» TRECHO DO TEXTO:
____________________
A Operação GLO havia sido planejada para perdurar até o dia 31/10/2011, nos Complexos da Penha e do Alemão, porém oficialmente foi estendida até o dia 30/06/2012, sendo considerada a mais longa operação desse tipo no Brasil. De acordo com dados oficiais do Exército, essa operação empregou um contingente fixo de 1.650 militares. A segunda operação para a garantia da lei e da ordem no Complexo da Maré, ocorreu um mês antes do início dos jogos da Copa do Mundo, estendendo-se no período de 05/04/2014 a 20/06/2016. Do ponto de vista militar e econômico, a área foi considerada estratégica, uma vez que, ela circunda as três maiores avenidas que ligam a região norte do Rio de Janeiro, com o restante da cidade, ou seja, Linha Vermelha, Linha Amarela e Avenida Brasil.

Ademais disso, o Complexo da Maré é um ponto de passagem obrigatório para aquelas pessoas que chegam ao Aeroporto Internacional Tom Jobim. Em razão do Rio de Janeiro haver sido escolhido para sediar a Copa do Mundo de 2014 e as Olimpíadas de 2016, os turistas eram obrigados a passar por uma das avenidas que cercam as estradas do Complexo da Maré. Diante deste fato, e como medida preventiva, a aludida área permaneceu sob o regime GLO, sendo resguardada por um contingente fixo de 2.500 militares, aproximadamente.
____________________
» REGISTROS DA TAREFA:

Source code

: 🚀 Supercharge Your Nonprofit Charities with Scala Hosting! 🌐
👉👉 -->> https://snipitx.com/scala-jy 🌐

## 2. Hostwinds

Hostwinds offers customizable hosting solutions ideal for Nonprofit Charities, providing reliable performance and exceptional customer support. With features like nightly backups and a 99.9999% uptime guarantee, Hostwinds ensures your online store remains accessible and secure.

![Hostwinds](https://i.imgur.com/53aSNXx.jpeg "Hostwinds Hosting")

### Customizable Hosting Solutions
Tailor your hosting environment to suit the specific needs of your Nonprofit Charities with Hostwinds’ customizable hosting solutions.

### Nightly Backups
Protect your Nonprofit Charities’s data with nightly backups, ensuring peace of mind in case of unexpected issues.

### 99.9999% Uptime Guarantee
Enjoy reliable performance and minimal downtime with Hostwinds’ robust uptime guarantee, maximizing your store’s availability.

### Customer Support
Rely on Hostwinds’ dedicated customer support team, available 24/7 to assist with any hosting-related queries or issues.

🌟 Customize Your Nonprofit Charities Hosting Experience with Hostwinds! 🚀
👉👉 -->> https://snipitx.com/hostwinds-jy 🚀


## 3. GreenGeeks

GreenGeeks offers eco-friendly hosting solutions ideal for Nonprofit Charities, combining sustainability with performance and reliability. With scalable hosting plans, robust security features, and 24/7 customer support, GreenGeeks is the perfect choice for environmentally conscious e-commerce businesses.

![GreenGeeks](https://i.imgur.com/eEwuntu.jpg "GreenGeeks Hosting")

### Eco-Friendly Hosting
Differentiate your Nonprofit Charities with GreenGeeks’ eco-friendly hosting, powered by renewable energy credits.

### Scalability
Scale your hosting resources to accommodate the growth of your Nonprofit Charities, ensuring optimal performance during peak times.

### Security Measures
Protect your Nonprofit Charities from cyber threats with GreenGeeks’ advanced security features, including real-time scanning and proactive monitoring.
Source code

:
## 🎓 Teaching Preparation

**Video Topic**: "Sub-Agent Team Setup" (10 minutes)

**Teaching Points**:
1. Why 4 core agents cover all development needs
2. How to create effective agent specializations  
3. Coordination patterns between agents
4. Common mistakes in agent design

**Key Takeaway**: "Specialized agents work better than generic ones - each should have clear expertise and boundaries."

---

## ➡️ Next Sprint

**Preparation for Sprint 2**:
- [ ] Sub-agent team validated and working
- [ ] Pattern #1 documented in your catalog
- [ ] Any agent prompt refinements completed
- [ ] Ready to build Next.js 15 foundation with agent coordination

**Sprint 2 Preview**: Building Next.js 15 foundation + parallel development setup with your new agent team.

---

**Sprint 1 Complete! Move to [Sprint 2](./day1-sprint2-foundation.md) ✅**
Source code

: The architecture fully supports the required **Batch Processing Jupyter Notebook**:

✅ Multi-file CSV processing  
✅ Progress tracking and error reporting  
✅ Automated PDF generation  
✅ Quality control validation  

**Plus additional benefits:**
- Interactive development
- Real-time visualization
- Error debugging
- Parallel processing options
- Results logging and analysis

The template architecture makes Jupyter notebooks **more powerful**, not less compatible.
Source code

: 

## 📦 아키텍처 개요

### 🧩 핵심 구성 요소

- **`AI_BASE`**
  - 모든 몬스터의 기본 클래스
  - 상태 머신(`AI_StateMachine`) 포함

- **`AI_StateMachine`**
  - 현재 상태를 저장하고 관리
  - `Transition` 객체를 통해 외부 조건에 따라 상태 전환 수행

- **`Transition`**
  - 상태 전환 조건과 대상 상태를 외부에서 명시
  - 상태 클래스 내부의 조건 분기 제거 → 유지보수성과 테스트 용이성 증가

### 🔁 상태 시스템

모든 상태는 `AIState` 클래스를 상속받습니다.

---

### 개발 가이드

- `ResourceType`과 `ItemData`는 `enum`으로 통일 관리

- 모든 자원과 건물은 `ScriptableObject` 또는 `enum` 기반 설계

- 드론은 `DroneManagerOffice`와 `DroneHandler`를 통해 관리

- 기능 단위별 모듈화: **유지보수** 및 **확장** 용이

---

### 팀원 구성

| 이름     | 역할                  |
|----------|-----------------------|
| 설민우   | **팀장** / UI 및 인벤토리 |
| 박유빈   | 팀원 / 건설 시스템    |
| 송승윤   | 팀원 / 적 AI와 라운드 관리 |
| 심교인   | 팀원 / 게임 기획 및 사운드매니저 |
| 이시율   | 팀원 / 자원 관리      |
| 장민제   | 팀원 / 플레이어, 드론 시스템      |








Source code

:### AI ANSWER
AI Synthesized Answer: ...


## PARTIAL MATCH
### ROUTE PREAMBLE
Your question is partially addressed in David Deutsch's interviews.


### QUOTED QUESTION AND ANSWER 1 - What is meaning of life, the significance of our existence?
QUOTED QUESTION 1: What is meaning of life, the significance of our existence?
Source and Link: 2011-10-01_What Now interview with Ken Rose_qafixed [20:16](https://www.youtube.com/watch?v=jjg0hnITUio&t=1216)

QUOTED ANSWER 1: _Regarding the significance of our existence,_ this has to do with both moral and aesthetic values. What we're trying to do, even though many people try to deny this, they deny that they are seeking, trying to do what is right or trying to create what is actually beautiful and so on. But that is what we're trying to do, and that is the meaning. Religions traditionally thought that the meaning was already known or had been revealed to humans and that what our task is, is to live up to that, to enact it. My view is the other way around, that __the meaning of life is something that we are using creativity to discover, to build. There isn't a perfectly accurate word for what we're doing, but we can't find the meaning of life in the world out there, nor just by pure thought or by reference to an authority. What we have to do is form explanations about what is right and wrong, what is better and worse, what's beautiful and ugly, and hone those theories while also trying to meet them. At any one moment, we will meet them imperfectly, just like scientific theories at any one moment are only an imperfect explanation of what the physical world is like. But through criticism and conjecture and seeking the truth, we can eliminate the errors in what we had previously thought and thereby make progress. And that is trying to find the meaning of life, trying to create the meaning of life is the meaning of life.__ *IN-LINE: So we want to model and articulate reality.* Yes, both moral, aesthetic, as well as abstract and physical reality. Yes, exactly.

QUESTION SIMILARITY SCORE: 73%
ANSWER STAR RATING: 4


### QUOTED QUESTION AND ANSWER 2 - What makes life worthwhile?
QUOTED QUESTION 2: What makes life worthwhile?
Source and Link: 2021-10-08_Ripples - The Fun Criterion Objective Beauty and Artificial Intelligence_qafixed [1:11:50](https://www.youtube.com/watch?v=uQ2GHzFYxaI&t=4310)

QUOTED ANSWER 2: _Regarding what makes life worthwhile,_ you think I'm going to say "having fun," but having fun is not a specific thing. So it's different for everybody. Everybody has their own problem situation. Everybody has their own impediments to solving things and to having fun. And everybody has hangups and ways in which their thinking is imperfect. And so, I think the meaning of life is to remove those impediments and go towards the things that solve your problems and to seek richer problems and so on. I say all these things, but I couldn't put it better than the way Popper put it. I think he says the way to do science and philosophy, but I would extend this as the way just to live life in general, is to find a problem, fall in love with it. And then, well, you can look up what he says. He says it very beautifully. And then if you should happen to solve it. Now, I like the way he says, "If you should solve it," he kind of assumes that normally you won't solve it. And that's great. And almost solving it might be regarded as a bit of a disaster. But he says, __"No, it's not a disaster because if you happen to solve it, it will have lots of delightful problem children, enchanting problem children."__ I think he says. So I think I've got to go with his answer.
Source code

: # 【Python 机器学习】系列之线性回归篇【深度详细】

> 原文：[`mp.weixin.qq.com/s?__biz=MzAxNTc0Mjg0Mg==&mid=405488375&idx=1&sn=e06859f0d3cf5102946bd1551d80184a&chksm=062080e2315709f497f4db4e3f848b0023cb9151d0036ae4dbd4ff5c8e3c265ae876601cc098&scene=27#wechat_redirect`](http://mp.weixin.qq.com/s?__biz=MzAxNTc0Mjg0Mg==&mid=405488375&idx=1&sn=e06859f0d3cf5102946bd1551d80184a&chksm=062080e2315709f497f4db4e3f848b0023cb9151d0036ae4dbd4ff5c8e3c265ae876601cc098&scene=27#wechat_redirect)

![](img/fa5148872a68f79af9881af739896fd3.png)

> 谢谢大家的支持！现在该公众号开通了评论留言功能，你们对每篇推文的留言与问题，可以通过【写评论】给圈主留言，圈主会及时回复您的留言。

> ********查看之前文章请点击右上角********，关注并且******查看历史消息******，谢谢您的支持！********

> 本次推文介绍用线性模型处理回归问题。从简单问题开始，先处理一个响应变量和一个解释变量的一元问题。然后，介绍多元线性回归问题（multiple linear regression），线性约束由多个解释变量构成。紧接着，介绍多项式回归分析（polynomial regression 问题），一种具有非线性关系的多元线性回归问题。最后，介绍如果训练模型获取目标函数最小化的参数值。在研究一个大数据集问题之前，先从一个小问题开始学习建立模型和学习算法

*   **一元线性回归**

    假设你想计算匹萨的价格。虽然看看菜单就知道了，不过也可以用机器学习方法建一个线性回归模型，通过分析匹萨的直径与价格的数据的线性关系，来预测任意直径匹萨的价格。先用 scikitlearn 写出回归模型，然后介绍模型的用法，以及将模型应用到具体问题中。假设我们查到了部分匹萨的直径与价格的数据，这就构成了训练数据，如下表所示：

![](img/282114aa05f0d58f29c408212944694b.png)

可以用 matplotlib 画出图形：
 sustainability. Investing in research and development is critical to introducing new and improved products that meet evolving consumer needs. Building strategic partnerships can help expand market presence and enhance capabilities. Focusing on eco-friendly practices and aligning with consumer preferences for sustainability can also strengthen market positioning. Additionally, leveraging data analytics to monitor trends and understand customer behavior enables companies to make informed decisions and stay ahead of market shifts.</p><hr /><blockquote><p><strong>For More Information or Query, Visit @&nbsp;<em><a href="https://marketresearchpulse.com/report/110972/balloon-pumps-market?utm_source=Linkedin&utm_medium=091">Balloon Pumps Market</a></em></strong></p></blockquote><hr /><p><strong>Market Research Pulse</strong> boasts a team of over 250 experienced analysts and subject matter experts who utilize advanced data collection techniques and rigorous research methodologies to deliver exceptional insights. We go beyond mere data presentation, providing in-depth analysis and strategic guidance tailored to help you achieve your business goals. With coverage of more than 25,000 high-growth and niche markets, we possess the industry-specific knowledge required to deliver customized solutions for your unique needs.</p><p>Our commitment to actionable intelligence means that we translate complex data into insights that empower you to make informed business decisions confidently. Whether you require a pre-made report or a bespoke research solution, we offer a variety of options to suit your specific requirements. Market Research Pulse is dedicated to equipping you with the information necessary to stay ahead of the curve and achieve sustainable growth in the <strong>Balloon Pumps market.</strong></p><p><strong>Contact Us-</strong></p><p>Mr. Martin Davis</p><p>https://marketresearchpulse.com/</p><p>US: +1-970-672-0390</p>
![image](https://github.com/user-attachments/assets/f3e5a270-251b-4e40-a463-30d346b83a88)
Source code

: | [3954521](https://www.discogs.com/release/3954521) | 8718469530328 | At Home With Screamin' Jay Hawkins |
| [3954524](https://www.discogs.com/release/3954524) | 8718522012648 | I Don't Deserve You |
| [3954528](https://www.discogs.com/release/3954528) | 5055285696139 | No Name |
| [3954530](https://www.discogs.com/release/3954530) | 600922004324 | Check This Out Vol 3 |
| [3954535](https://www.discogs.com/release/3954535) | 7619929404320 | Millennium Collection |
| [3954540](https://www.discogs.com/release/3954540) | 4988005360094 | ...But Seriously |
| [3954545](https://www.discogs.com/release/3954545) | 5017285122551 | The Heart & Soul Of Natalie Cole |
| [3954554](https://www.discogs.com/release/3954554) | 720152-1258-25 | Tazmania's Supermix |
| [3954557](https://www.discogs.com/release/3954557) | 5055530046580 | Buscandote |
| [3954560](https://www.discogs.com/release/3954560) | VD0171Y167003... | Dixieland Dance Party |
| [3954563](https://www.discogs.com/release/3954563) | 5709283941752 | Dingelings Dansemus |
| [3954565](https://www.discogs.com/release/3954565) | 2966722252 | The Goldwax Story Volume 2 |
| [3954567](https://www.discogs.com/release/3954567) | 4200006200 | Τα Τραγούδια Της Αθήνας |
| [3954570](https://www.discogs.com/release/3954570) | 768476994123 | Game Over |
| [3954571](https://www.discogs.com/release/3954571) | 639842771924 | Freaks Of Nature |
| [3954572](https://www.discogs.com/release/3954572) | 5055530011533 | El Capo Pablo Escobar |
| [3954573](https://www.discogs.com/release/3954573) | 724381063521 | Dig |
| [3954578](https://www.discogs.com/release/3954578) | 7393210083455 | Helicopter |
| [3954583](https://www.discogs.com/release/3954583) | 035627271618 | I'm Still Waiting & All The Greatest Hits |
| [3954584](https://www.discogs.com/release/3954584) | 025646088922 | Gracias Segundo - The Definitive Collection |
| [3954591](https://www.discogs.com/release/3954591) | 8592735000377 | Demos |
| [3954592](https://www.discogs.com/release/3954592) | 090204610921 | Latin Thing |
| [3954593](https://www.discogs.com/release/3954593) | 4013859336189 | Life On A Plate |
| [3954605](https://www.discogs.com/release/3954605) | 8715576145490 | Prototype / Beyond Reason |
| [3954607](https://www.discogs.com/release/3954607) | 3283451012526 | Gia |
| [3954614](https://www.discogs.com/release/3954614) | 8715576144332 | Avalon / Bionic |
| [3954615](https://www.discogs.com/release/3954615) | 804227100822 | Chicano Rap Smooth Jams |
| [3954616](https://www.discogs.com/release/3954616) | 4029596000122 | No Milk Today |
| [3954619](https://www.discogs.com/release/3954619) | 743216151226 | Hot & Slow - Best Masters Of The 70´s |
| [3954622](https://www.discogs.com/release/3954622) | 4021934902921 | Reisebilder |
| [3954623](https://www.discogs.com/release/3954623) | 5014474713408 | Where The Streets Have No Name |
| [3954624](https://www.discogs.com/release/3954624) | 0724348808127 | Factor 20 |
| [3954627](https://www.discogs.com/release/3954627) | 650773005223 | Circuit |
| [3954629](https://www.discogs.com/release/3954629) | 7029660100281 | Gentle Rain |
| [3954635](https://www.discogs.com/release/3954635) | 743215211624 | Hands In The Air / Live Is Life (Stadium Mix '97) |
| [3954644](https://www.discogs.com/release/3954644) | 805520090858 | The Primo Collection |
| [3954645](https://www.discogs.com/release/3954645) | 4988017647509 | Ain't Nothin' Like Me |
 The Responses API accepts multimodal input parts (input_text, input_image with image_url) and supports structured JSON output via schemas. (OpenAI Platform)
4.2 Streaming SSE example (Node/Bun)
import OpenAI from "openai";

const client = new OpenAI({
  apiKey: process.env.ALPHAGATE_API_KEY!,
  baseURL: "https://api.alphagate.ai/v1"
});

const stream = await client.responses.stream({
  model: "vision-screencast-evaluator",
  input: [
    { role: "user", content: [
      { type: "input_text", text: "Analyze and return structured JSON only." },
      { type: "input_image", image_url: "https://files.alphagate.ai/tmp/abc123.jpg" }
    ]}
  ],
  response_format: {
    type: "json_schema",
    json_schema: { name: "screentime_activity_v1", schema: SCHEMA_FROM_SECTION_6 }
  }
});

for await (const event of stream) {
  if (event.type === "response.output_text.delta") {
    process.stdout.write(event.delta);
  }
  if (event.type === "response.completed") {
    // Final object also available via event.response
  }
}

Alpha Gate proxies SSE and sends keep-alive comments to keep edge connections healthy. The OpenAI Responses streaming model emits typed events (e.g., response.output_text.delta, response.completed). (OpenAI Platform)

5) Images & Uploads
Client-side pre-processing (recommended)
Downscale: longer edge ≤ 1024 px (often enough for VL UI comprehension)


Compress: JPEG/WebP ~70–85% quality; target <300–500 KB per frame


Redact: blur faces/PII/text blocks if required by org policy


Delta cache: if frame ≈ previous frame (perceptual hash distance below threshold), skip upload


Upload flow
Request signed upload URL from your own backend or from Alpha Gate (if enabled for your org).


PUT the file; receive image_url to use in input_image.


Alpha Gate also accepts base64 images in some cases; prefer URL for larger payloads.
____________________
» LISTA DE EXERCÍCIOS:
1 > Segundo o texto sobre as operações de garantia da lei e da ordem no Rio de Janeiro, qual era o contingente fixo de militares que resguardou o Complexo da Maré?
2 > Indique apenas o número de linhas dos registros que contêm a palavra "await". Leve em conta a diferença entre maiúsculas e minúsculas.

» RESPOSTAS POR TAREFA:
1 > Cerca de 2.500 militares.

2 > 2